The Riemann Hypothesis tests check that the identified spectral structure is consistent with the known zero distribution: that the first 104 zeros lie on Re(s) = ½ to numerical precision, that the spacings between consecutive zeros follow the GUE random-matrix statistics predicted by Montgomery's conjecture and confirmed by Odlyzko, and that the explicit formula for the prime-counting function π(x) reproduces the known values using the framework's spectral data.

The Yang–Mills tests verify that the mass gap formula M = 2N/(k + N) × ΛQCD is consistent with the known glueball spectrum from lattice QCD, that the Haar projection operator satisfies the idempotence and self-adjointness conditions analytically, and that the Sugawara formula reproduces the conformal weights of known affine Kac–Moody representations.

The Standard Model and Dark Matter Sectors

The Standard Model tests check that the quark and lepton mass ratios predicted from the Casimir invariants agree with the measured PDG values to the precision at which the framework makes definite predictions. The dark matter tests verify that the soliton core radius prediction rc ≈ 9.99 kpc is stable under variation of the input parameters and consistent with current observational constraints on Milky Way-scale halo profiles.

The Significance of Machine Precision

Agreement to 15 significant digits is not a sign that the theory was fitted to the data. It is a sign that the predictions are either exact (they follow analytically from the framework) or that the numerical computation is clean enough to expose the underlying algebraic structure.
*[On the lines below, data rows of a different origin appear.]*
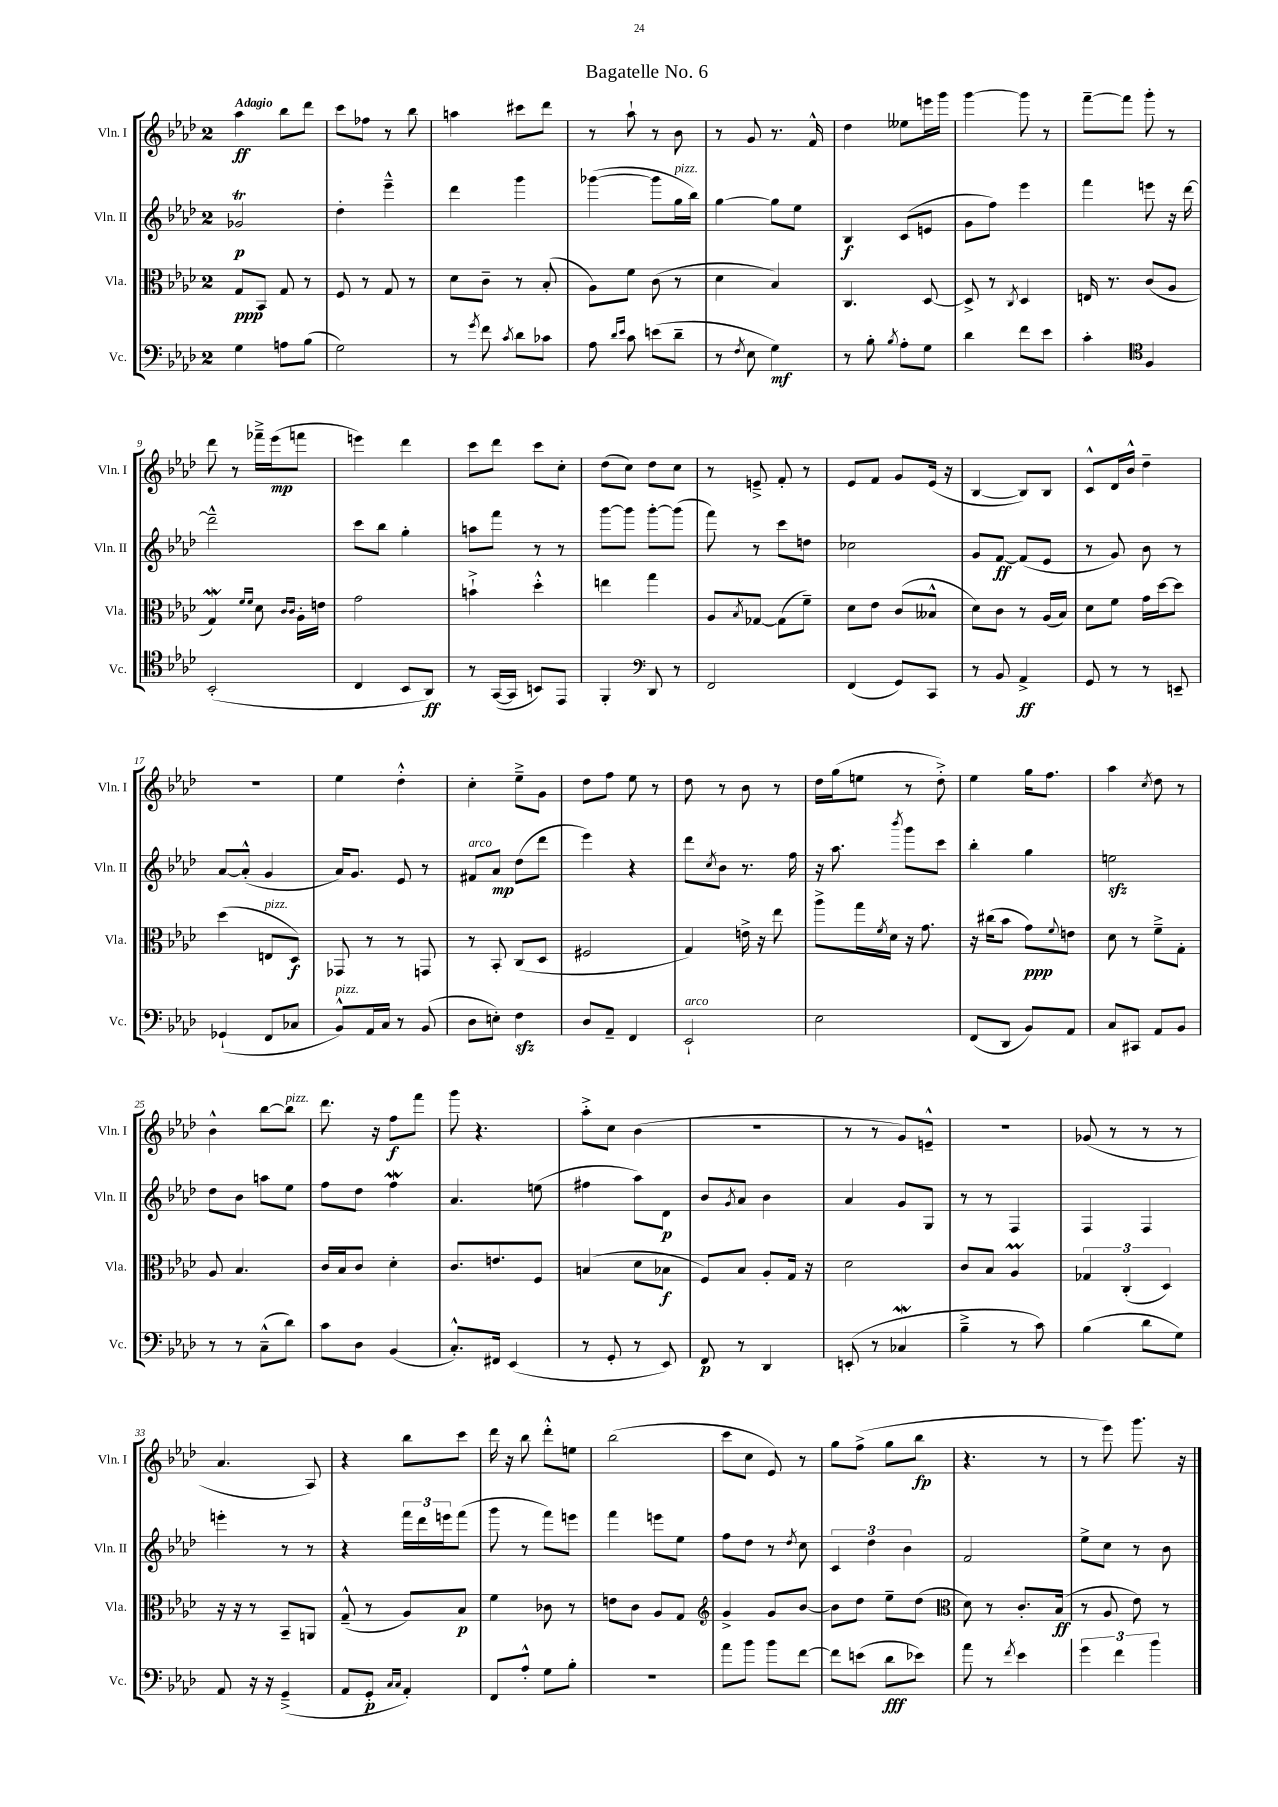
\header { title = "Bagatelle No. 6" }
<<
\new StaffGroup <<
\new Staff = "s0" \with { instrumentName = "Vln. I" shortInstrumentName = "Vln. I" } {
    \clef treble \key aes \major \once \override Staff.TimeSignature.style = #'single-digit \time 2/4 \tempo "Adagio"
    aes''4\ff bes''8 des'''8 |
    c'''8 fes''8 r8 bes''8 |
    a''4 cis'''8 des'''8 |
    r8 aes''8-! r8 bes'8 |
    r8 g'8 r8. f'16-^ |
    des''4 eeses''8 e'''16 g'''16 |
    g'''4~ g'''8 r8 |
    f'''8~-- f'''8 g'''8-. r8 |
    des'''8 r8 fes'''16---> ees'''16\mp( f'''8 |
    e'''4) des'''4 |
    c'''8 des'''8 c'''8 c''8-. |
    des''8( c''8) des''8 c''8 |
    r8 e'8---> f'8-. r8 |
    ees'8 f'8 g'8 ees'16( r16 |
    bes4~ bes8) bes8 |
    c'8-^ des'16 bes'16-^ des''4-- |
    R2 |
    ees''4 des''4-.-^ |
    c''4-. ees''8---> g'8 |
    des''8 f''8 ees''8 r8 |
    des''8 r8 bes'8 r8 |
    des''16 g''16( e''8 r8 des''8-.->) |
    ees''4 g''16 f''8. |
    aes''4 \acciaccatura { c''8 } des''8 r8 |
    bes'4-^ bes''8~ bes''8^\markup { \italic "pizz." } |
    des'''8. r16 f''8\f f'''8 |
    g'''8 r4. |
    aes''8-.-> c''8 bes'4( |
    r2 |
    r8 r8 g'8) e'8---^ |
    R2 |
    ges'8( r8 r8 r8 |
    aes'4. aes8) |
    r4 bes''8 c'''8 |
    des'''16 r16 bes''8 des'''8-.-^ e''8 |
    bes''2( |
    c'''8 c''8 ees'8) r8 |
    g''8 f''8->( g''8 bes''8\fp |
    r4. r8 |
    r8 ees'''8) g'''8. r16 \bar "|." |
}
\new Staff = "s1" \with { instrumentName = "Vln. II" shortInstrumentName = "Vln. II" } {
    \clef treble \key aes \major \once \override Staff.TimeSignature.style = #'single-digit \time 2/4
    ges'2\trill\p |
    des''4-. ees'''4---^ |
    des'''4 g'''4 |
    ges'''4~( ges'''8 g''16^\markup { \italic "pizz." } bes''16) |
    g''4~ g''8 ees''8 |
    bes4\f c'8( e'8 |
    g'8 f''8) ees'''4 |
    f'''4 e'''8 r16 des'''16~ |
    des'''2---^ |
    c'''8 bes''8 g''4-. |
    a''8 f'''8 r8 r8 |
    g'''8~ g'''8 g'''8~-. g'''8( |
    f'''8) r8 c'''8 d''8 |
    ces''2 |
    g'8 f'8~\ff f'8( ees'8 |
    r8 g'8) bes'8 r8 |
    aes'8~ aes'8-.-^( g'4 |
    aes'16) g'8. ees'8 r8 |
    fis'8^\markup { \italic "arco" } aes'8\mp des''8( des'''8 |
    ees'''4) r4 |
    des'''8 \acciaccatura { c''8 } bes'8 r8. f''16 |
    r16 aes''8. \acciaccatura { bes'''8 } g'''8 c'''8 |
    bes''4-. g''4 |
    e''2\sfz |
    des''8 bes'8 a''8 ees''8 |
    f''8 des''8 f''4\mordent |
    aes'4. e''8( |
    fis''4 aes''8) des'8\p |
    bes'8 \acciaccatura { g'8 } aes'8 bes'4 |
    aes'4 g'8 g8 |
    r8 r8 f4 |
    f4 f4 |
    e'''4-. r8 r8 |
    r4 \tuplet 3/2 { f'''16 des'''16 e'''16 } f'''8( |
    g'''8 r8 f'''8) e'''8 |
    f'''4 e'''8 ees''8 |
    f''8 des''8 r8 \acciaccatura { des''8 } c''8 |
    \tuplet 3/2 { c'4 des''4 bes'4 } |
    f'2 |
    ees''8-> c''8 r8 bes'8 \bar "|." |
}
\new Staff = "s2" \with { instrumentName = "Vla." shortInstrumentName = "Vla." } {
    \clef alto \key aes \major \once \override Staff.TimeSignature.style = #'single-digit \time 2/4
    g8\ppp bes,8 g8 r8 |
    f8 r8 g8 r8 |
    des'8 c'8-- r8 bes8-.( |
    aes8) f'8 c'8( r8 |
    des'4 bes4) |
    c4. des8~ |
    des8-> r8 \acciaccatura { c8 } des4 |
    e16 r8. c'8( aes8 |
    g4\mordent) \grace { f'16 f'16 } des'8 \grace { c'16 c'16 } aes16-. e'16 |
    g'2 |
    b'4-!-> des''4-.-^ |
    e''4 g''4 |
    aes8 \acciaccatura { bes8 } ges8~ ges8( f'8--) |
    des'8 ees'8 c'8( beses8-^ |
    des'8) c'8 r8 aes16( bes16) |
    des'8 f'8 g'16 des''16~ des''8 |
    des''4( e8^\markup { \italic "pizz." } des8\f) |
    ges,8 r8 r8 g,8 |
    r8 bes,8-. c8( des8 |
    fis2 |
    g4) e'16-> r16 ees''8 |
    aes''8-> g''16 \acciaccatura { f'8 } des'16 r16 g'8. |
    r16 cis''16( bes'8 g'8\ppp) \appoggiatura { f'8 } e'8 |
    des'8 r8 f'8---> g8-. |
    aes8 bes4. |
    c'16 bes16 c'8 des'4-. |
    c'8. e'8. f8 |
    b4( des'8 bes8\f |
    f8) bes8 aes8-. g16 r16 |
    des'2 |
    c'8 bes8 aes4\prall |
    \tuplet 3/2 { ges4 c4-.( des4) } |
    r16 r16 r8 bes,8-- a,8 |
    g8---^( r8 aes8) bes8\p |
    f'4 ces'8 r8 |
    e'8 c'8 aes8 g8 |
    \clef treble g'4-> g'8 bes'8~ |
    bes'8 des''8 ees''8-- des''8( |
    \clef alto des'8) r8 c'8.-. bes16\ff( |
    r8 aes8 ees'8) r8 \bar "|." |
}
\new Staff = "s3" \with { instrumentName = "Vc." shortInstrumentName = "Vc." } {
    \clef bass \key aes \major \once \override Staff.TimeSignature.style = #'single-digit \time 2/4
    g4 a8 bes8( |
    g2) |
    r8 \acciaccatura { g'8 } f'8 \acciaccatura { c'8 } des'8 ces'8 |
    aes8 \grace { des'16 ees'16 } c'8 e'8( des'8-- |
    r8 \acciaccatura { f8 } ees8 g4\mf) |
    r8 bes8-. \acciaccatura { bes8 } aes8-. g8 |
    des'4 f'8 ees'8 |
    c'4-. \clef tenor f4 |
    bes,2-.( |
    c4 bes,8 aes,8\ff) |
    r8 g,16~( g,16 b,8) ees,8 |
    f,4-. \clef bass des,8 r8 |
    f,2 |
    f,4( g,8) c,8 |
    r8 bes,8 aes,4->\ff |
    g,8 r8 r8 e,8-- |
    ges,4-!( f,8 ces8 |
    bes,8-^^\markup { \italic "pizz." }) aes,16 c16 r8 bes,8( |
    des8 e8-.) f4\sfz |
    des8 aes,8-- f,4 |
    ees,2-!^\markup { \italic "arco" } |
    ees2 |
    f,8( des,8 bes,8) aes,8 |
    c8 cis,8 aes,8 bes,8 |
    r8 r8 c8---^( des'8) |
    c'8 des8 bes,4( |
    c8.-.-^) fis,16 ees,4( |
    r8 g,8-. r8 ees,8) |
    f,8\p r8 des,4 |
    e,8-.( r8 ces4\mordent |
    bes4---> r8 c'8) |
    bes4( des'8 g8) |
    aes,8 r16 r16 g,4--->( |
    aes,8 g,8-.\p \grace { c16 c16 } aes,4-.) |
    f,8 aes8-.-^ g8 bes8-. |
    R2 |
    aes'8 bes'8 bes'8 f'8~ |
    f'8 e'8( des'8\fff ees'8) |
    aes'8 r8 \acciaccatura { f'8 } ees'4 |
    \tuplet 3/2 { g'4 f'4 bes'4 } \bar "|." |
}
>>
>>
Most of the celestial amplitude verifications fall in the first category: the formula gives an exact result that coincides with the known amplitude, and the machine-precision agreement is what exact agreement looks like in floating-point arithmetic.

The verification code is fully open, structured as a formal test suite with pass/fail reporting for each of the 357 tests. Every result cited in the main monograph has a corresponding test in the suite. This is the standard for reproducible theoretical physics, and it is the standard the Shadow Framework holds itself to.

357 independent tests, five theoretical sectors, agreement at machine precision throughout. A framework can survive one or two successful predictions by coincidence. It cannot survive 357.